E quase uma década depois da minha chegada, finalmente internalizei que a imigração levou-me abruptamente em direção à idade adulta. Entendi que o mundo era maior do que eu pensava e que na verdade fui imigrante a vida toda. Como explica Shay, “a imigração ensinou-me que voltar para casa não é onde nasci e cresci. Em casa é África, no meu caso Cabo Verde. Eu voltaria, mas com muitas condições anexadas. Talvez eu possa fazer parte da mudança que o meu país precisa? Quem sabe?!”.

Na mesma nota, Ana esclarece que “a probabilidade de regressar a casa é muito baixa. Não me vejo mais a morar em Portugal porque sinto-me limitada, principalmente por ser negra. Profissionalmente, como uma atriz negra, não há lugar para nós na mídia“. Crescer como mulher negra em Portugal foi sentir a ira da imigração e todos os obstáculos que a acompanham. Não obstante, a imigração uniu o reino entre as nossas raízes africanas, quem somos e quem nos podemos tornar.

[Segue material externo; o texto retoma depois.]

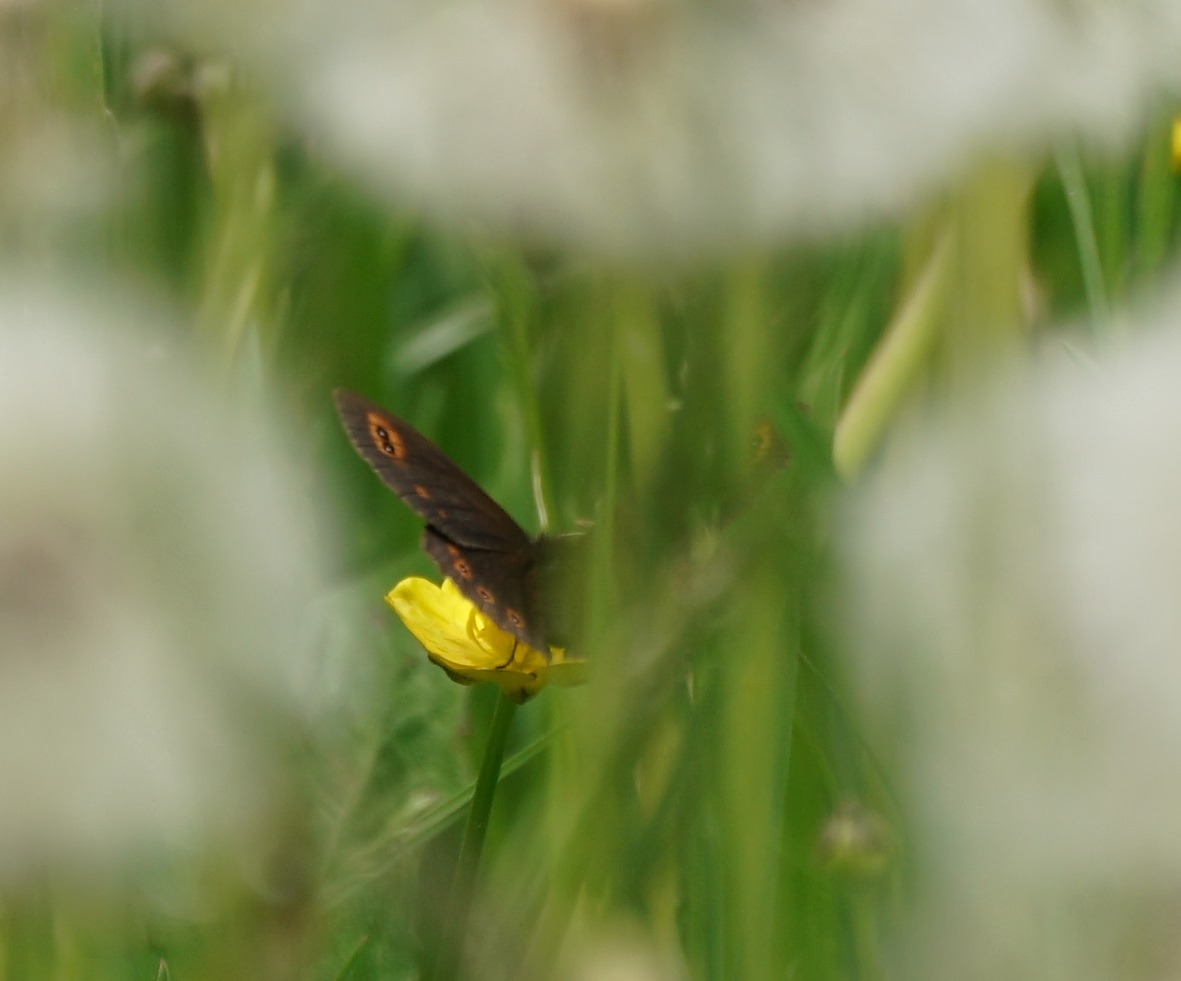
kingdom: Animalia
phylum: Arthropoda
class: Insecta
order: Lepidoptera
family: Nymphalidae
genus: Erebia
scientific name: Erebia medusa
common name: Woodland ringlet
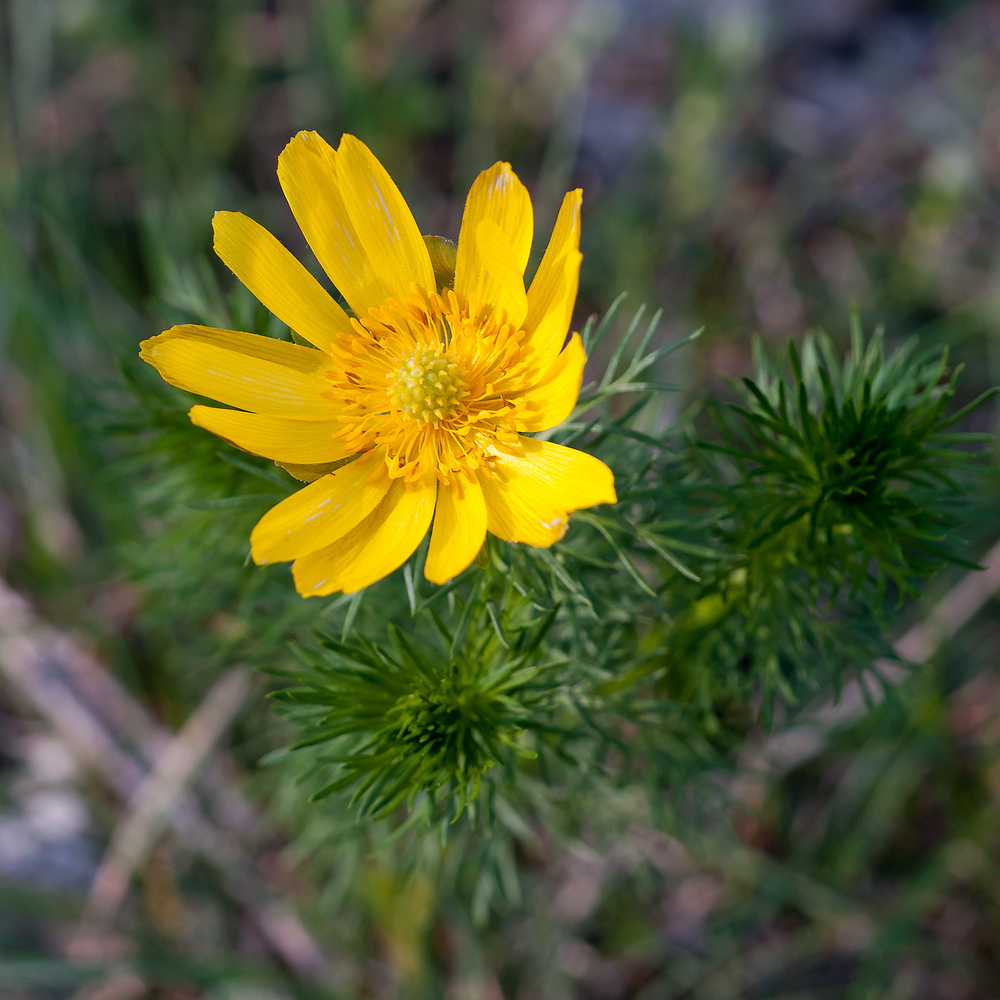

Vergonhosamente ou não, também reconheço que só descobri que era uma mulher negra quando me mudei para o Reino Unido. Como se uma onda de vergonha se afastasse de mim, gentilmente removendo toda a sua frieza e permitindo-me abraçar o calor da minha identidade nos meus termos. Shay continua, afirmando: “A imigração deu-me resiliência, força e autoconfiança e ensinou-me que cada caso é único. Não dês ouvidos aos pessimistas.” Quanto a Ana, também há o fator transformação a relevar: “A imigração mudou-me muito. Isso fez-me sair da minha zona de conforto e tornou-me numa versão mais forte de mim mesma. E quando digo uma versão mais forte é porque acredito que todas essas características que desenvolvi já eram minhas, mas sair da minha zona de conforto fez-me possuí-las com toda a garra. Como mulher negra, abriu-me um mundo completamente diferente, e com isso muitas novas oportunidades surgiram. Assim como resultado, sou mais franca, mais criativa e sinto-me mais livre.”

A intenção não é glorificar a imigração mas reconhecê-la, pois muitos, como eu, não seriam o que são sem ela. Escrever este artigo em si exala o poder da imigração e a resiliência para mudar a atribuição de identidade da sociedade a mulheres migrantes e negras, como eu.